One of the main objectives of the scientific enterprise is the development of well-performing yet parsimonious models for all natural phenomena and systems. In the 21st century, scientists usually represent their models, hypotheses, and experimental observations using digital computers. Measuring performance and parsimony of computer models is therefore a key theoretical and practical challenge for 21st century science. "Performance" here refers to a model's ability to reduce predictive uncertainty about an object of interest. "Parsimony" (or complexity) comprises two aspects: descriptive complexity-the size of the model itself which can be measured by the disk space it occupies-and computational complexity-the model's effort to provide output. Descriptive complexity is related to inference quality and generality; computational complexity is often a practical and economic concern for limited computing resources.

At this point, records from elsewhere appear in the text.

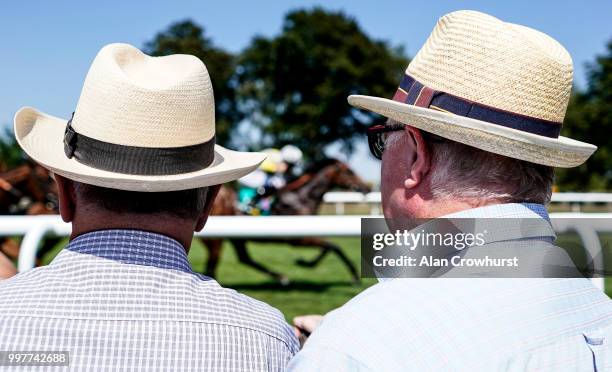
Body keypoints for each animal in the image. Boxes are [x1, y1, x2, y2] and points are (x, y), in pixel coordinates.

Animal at [203, 158, 370, 284]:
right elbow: (334, 247)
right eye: (349, 171)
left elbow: (329, 247)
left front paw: (305, 263)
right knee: (213, 263)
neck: (302, 198)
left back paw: (281, 277)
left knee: (244, 258)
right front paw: (355, 276)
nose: (367, 188)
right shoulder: (298, 239)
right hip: (216, 239)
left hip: (236, 238)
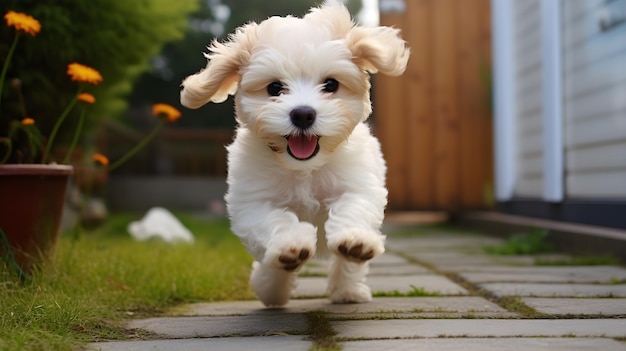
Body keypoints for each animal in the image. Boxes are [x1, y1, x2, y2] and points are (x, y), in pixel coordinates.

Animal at [178, 1, 408, 306]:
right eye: (275, 87)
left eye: (331, 84)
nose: (303, 114)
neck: (304, 168)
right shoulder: (252, 203)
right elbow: (274, 221)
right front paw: (291, 247)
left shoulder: (358, 184)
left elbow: (353, 207)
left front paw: (355, 241)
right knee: (269, 265)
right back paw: (272, 288)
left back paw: (348, 289)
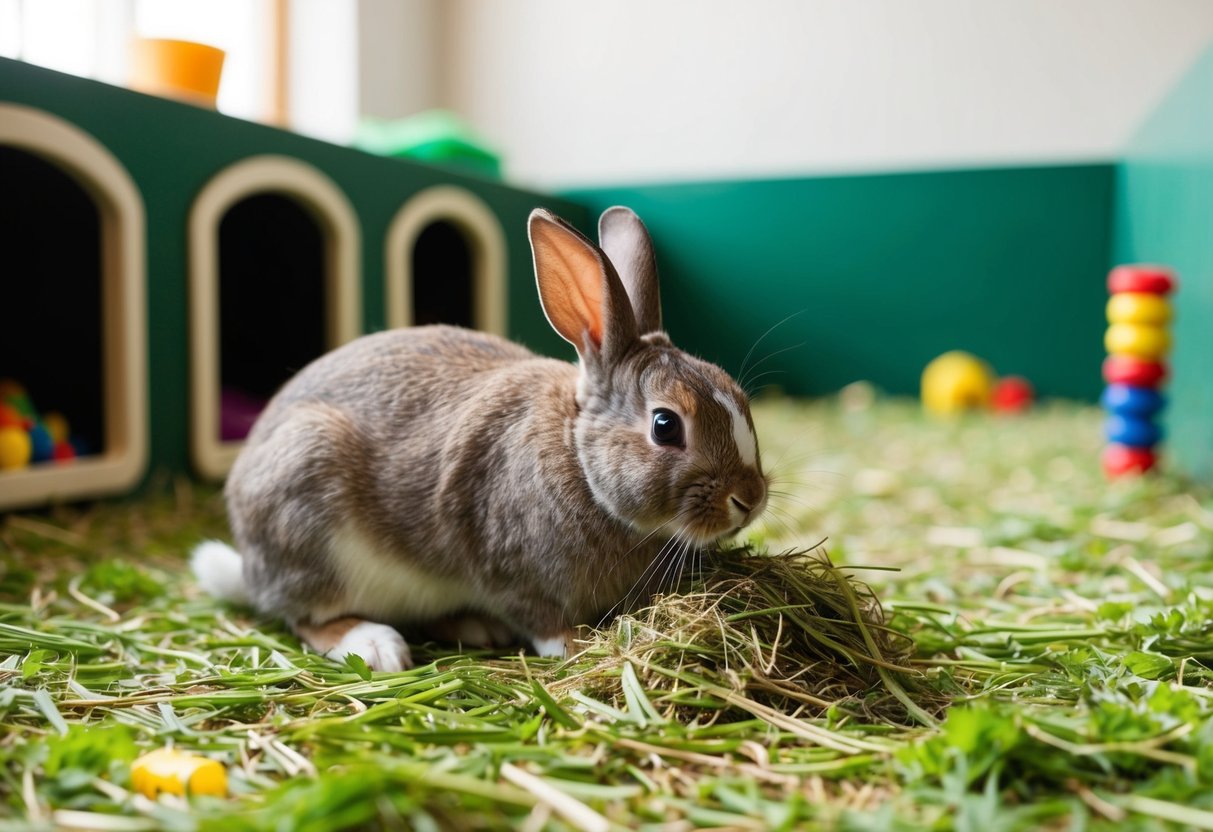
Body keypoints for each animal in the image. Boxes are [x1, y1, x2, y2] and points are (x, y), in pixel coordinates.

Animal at [192, 207, 769, 671]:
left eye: (736, 394)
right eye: (665, 425)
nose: (750, 499)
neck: (579, 460)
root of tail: (250, 566)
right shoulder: (509, 568)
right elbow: (540, 618)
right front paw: (578, 645)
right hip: (309, 504)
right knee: (306, 616)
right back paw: (377, 646)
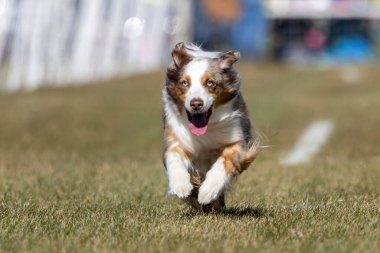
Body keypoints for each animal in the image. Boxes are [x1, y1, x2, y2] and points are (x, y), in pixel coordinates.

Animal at [162, 42, 260, 212]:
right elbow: (174, 157)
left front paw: (208, 191)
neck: (205, 131)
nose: (196, 104)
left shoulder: (237, 140)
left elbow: (225, 162)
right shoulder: (176, 140)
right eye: (184, 83)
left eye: (210, 83)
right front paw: (181, 186)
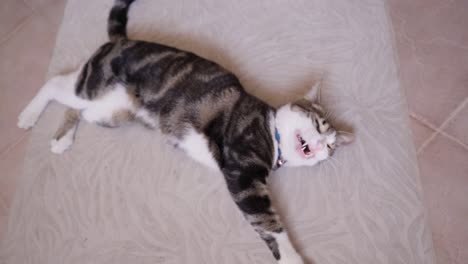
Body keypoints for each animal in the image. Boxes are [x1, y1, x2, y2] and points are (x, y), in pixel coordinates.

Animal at [17, 0, 354, 262]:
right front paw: (294, 258)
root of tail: (120, 40)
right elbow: (271, 225)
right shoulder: (243, 175)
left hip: (111, 113)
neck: (271, 132)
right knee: (56, 84)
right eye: (319, 125)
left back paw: (62, 138)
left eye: (331, 147)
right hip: (95, 85)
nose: (322, 146)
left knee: (76, 106)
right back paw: (27, 116)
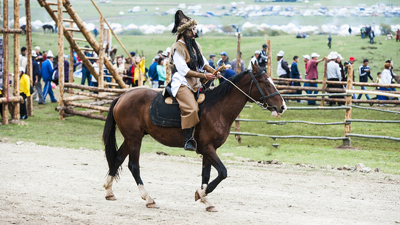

In this context, this paper has two distinct but related goals. The first is to propose a practical method of measuring computational complexity by utility software "Strace", which counts the total number of memory visits while running a model on a computer. The second goal is to propose the "bit by bit" method, which combines measuring computational complexity by "Strace" and measuring model performance by information loss relative to observations, both in bit. For demonstration, we apply the "bit by bit" method to watershed models representing a wide diversity of modelling strategies (artificial neural network, auto-regressive, process-based, and others). We demonstrate that computational complexity as measured by "Strace" is sensitive to all aspects of a model, such as the size of the model itself, the input data it reads, its numerical scheme, and time stepping. We further demonstrate that for each model, the bit counts for computational complexity exceed those for performance by several orders of magnitude and that the differences among the models for both computational complexity and performance can be explained by their setup and are in accordance with expectations.
We conclude that measuring computational complexity by "Strace" is practical, and it is also general in the sense that it can be applied to any model that can be run on a digital computer. We further conclude that the "bit by bit" approach is general in the sense that it measures two key aspects of a model in the single unit of bit. We suggest that it can be enhanced by additionally measuring a model's descriptive complexity-also in bit.